*WHAT YOU NEED TO DO:* Print the court passage below on hearings held after a dismissal, word for word from start to finish.

It is not an inviolable rule and will
depend on the circumstances. As the LAC stated in
Semenya
& others v CCMA & others
:
[30]
I have referred to the Slagment decision to illustrate the point that
in that case the Appellate Division held that the rules
of natural
justice had been complied with where there had been no hearing before
the employees were dismissed but there had been
one albeit in the
form of an appeal hearing after they had been dismissed. The court
found that the appeal hearing had effectively
undone whatever
unfairness had been occasioned by the absence of a hearing before the
dismissal. My reference to the Slagment case
should not be construed
as in any way an endorsement of the view or proposition that where a
person is entitled to a hearing at
first instance as well as to an
appeal or where he is entitled to two hearings, the holding of a fair
appeal hearing when there
was a defective first hearing or no first
hearing at all, or the holding of one fair hearing instead of two or
the holding of a
first defective hearing and a second fair hearing
satisfies the requirements of the audi alteram partem principle. I
say no more
than simply that, where a person is entitled to an
opportunity to be heard before a decision is taken and he is not
given such
an opportunity, in certain circumstances an opportunity to
be heard can be given after the decision and one of those
circumstances
is where the employee is offered a disciplinary hearing
that is as fair, if not fairer, as the hearing that he or she was
entitled
to have been afforded before the decision could be taken. I
also make the point that, where as in this case the employee is
offered
a hearing that would be chaired by a chairperson of the
employee’s choice who would make the relevant decision, then
the
audi alteram partem rule is complied with and such employee
cannot complain about procedural unfairness if he or she rejected the
offer or chose not to make use of it.

*MATERIAL SHOWN:*
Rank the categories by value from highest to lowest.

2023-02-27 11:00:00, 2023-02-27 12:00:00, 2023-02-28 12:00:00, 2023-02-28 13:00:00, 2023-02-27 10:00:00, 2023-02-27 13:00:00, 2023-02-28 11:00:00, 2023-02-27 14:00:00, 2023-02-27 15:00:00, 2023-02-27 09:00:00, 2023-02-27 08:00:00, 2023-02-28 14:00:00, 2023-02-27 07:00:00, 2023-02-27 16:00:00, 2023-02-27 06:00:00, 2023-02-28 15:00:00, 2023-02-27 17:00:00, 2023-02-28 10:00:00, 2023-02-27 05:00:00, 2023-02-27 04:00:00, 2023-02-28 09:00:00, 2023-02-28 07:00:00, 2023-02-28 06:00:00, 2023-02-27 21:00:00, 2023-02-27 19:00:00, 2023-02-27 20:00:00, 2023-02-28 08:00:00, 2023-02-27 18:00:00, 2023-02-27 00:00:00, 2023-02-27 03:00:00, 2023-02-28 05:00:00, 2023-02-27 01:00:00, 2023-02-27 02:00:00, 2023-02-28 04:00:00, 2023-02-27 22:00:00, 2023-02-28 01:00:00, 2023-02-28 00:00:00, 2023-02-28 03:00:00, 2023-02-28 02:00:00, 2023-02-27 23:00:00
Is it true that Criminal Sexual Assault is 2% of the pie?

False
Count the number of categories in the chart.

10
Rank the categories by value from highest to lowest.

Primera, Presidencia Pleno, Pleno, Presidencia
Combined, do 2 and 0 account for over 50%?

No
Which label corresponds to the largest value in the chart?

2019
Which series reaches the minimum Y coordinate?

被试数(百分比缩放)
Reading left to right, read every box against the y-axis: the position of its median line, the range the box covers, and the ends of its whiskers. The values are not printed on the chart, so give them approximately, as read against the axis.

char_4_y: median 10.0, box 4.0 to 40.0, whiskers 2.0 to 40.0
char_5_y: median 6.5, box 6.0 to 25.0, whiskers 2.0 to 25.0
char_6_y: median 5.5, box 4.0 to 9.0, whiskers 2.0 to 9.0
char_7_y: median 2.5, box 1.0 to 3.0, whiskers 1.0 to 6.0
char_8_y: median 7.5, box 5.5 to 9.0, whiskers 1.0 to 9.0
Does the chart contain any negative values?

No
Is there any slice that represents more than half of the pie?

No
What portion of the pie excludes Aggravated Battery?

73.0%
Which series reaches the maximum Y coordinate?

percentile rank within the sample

*EXERCISE SOLUTION:*
It is not an inviolable rule and will
depend on the circumstances. As the LAC stated in
Semenya
& others v CCMA & others
:
[30]
I have referred to the Slagment decision to illustrate the point that
in that case the Appellate Division held that the rules
of natural
justice had been complied with where there had been no hearing before
the employees were dismissed but there had been
one albeit in the
form of an appeal hearing after they had been dismissed. The court
found that the appeal hearing had effectively
undone whatever
unfairness had been occasioned by the absence of a hearing before the
dismissal. My reference to the Slagment case
should not be construed
as in any way an endorsement of the view or proposition that where a
person is entitled to a hearing at
first instance as well as to an
appeal or where he is entitled to two hearings, the holding of a fair
appeal hearing when there
was a defective first hearing or no first
hearing at all, or the holding of one fair hearing instead of two or
the holding of a
first defective hearing and a second fair hearing
satisfies the requirements of the audi alteram partem principle. I
say no more
than simply that, where a person is entitled to an
opportunity to be heard before a decision is taken and he is not
given such
an opportunity, in certain circumstances an opportunity to
be heard can be given after the decision and one of those
circumstances
is where the employee is offered a disciplinary hearing
that is as fair, if not fairer, as the hearing that he or she was
entitled
to have been afforded before the decision could be taken. I
also make the point that, where as in this case the employee is
offered
a hearing that would be chaired by a chairperson of the
employee’s choice who would make the relevant decision, then
the
audi alteram partem rule is complied with and such employee
cannot complain about procedural unfairness if he or she rejected the
offer or chose not to make use of it.